#### [TASK TO COMPLETE]
According to the passage on setting up a cyclotron/PET facility, how long does such a facility take on average to go from the conceptual to the operational phase?

#### [READING PASSAGE]
-- -- --

Installing cyclotron/PET is a demanding task, which besides financial support requires
a lot of mental toughness. If all goes well a cyclotron/PET facility takes 2-4 years
on an average from the conceptual to operational phase. For any health care establishment
contemplating to have this facility it is suggested to proceed in a logical step wise
manner of, (1) creating a structured multidisciplinary PET task force, (2) preparing
a detailed project document, (3) convincing the justification of the project to the
national/state/institutional authorities, (4) securing a commitment for full financial
and other supports to the project, (5) preparing and submitting a comprehensive and
objective feasibility report, (6) getting the requisite finances released and starting
the project. (7) Ensuring compliance with regulatory requirements and issues related
to radiation safety have to be taken in various stages of installing the PET-CT facility
and these include, (a) site and lay out plan approval, (b) pre-commissioning inspection,
(c) approval for commissioning/routine operation, (d) implementation of rules for
proper disposal of radioactive waste and other issues related to radiation safety,
radiation monitoring of staff members, (e) Ensuring appointment and availability of
properly qualified staff like nuclear medicine physician, nuclear medicine technologist,
radiation safety officer-level-II.[11] Simplification of licensing procedures for
establishing a PET facility and relaxing the existing rules related to transportation
of PET tracers will definitely help in creating a level playing field to make PET
technology beneficial to more and more people (patients). In the long run, the scientific
fraternity, which has already made immense contribution in PET technology will need
to put in extra efforts to synthesize newer molecules and make the chemistry of existing
generator based PET tracers more friendly. The benefits of a technical innovation
remain underutilized unless it is universally available, accessible, and affordable.

-- -- --

Records from a data collection
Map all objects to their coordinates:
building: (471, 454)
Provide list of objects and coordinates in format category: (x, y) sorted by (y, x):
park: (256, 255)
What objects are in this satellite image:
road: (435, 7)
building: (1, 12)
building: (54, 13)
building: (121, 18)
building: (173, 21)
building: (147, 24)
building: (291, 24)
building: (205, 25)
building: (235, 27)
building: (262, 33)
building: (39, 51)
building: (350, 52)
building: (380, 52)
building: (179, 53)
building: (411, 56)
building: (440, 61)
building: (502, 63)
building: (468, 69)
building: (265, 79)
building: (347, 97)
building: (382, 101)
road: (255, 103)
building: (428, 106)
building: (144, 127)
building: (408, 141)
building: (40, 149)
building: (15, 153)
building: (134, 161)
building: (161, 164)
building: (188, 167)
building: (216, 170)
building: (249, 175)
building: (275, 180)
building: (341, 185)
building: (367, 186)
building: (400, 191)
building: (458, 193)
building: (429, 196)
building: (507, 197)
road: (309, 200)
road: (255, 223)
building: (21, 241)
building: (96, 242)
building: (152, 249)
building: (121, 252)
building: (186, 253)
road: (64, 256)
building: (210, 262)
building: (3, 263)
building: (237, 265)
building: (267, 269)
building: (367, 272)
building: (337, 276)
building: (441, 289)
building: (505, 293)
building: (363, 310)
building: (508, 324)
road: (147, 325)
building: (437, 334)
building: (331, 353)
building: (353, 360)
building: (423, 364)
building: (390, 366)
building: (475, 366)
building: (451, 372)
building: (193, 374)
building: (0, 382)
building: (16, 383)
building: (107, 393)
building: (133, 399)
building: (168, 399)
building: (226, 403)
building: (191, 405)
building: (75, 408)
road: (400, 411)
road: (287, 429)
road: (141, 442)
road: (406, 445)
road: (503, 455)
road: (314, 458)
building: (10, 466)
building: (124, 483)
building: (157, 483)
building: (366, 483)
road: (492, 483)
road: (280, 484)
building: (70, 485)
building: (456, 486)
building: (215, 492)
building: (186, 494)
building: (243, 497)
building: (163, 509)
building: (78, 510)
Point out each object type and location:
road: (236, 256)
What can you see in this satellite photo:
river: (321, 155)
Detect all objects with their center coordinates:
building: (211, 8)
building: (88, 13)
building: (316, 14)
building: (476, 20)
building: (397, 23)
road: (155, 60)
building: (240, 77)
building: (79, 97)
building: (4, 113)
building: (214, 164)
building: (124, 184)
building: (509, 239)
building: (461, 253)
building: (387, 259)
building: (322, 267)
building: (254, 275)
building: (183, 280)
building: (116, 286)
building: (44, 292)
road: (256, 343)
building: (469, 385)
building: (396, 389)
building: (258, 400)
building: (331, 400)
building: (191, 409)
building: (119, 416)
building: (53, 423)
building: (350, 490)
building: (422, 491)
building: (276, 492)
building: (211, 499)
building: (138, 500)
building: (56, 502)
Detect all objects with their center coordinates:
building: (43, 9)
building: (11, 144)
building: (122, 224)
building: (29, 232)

-- -- --

#### [RESPONSE TO THIS EXERCISE]
It takes 2-4 years on average, if all goes well.